My childhood was spent growing up in an environment that engulfed all five senses. As the child of immigrants, I grew up in the back of a small donut shop that my parents had acquired in a rundown neighborhood of Dallas. While it might not have been the most conventional “home”, I found joy in the simple things like getting flour in my hair and dough all over my face. Working with my family in the kitchen gave me a sense of peace and stability that I couldn’t have found elsewhere.

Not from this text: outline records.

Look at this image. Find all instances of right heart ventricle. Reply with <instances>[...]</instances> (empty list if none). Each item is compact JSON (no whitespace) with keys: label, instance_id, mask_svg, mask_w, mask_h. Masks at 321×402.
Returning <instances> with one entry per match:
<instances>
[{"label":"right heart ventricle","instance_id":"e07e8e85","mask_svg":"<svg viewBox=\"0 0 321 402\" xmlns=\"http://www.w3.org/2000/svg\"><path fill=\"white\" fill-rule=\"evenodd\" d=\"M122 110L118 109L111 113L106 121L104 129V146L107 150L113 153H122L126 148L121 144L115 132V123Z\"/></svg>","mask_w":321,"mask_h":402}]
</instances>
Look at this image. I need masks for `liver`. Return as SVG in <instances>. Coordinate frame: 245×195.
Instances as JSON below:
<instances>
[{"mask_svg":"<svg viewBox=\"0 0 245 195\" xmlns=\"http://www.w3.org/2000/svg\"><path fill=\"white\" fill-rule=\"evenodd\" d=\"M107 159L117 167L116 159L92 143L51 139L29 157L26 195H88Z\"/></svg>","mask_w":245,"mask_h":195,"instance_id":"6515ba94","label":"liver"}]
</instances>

When I moved across the country to the East Coast for college, I didn’t realize that of all the things I’d miss, it would be having my own kitchen. Without the typical means of relaxing, I found myself constantly antsy and unable to feel like my dorm room was truly my own home. Moving into an off-campus apartment my senior year, I finally realized what it was that I was missing throughout my student life. Just the physical act of standing in my own kitchen and cooking myself a warm meal filled me with such a sense of relief and gratification.
My parents may not have had the opportunity to rent a real home when they first moved to America but organizations like Neighborworks New Horizons work to provide affordable housing for families like my own. The happiness and joy I feel now living in my apartment can barely compare to the sheer relief that families must feel when they no longer have to worry about paying next month’s rent. As I continue to work in the development and communications department, I hope to support NWNH’s mission to provide low-income residents the opportunity to call a place their own.
NWNH gives families the opportunity to come together and create a meal together because after all, home is where the heart – and the kitchen – is.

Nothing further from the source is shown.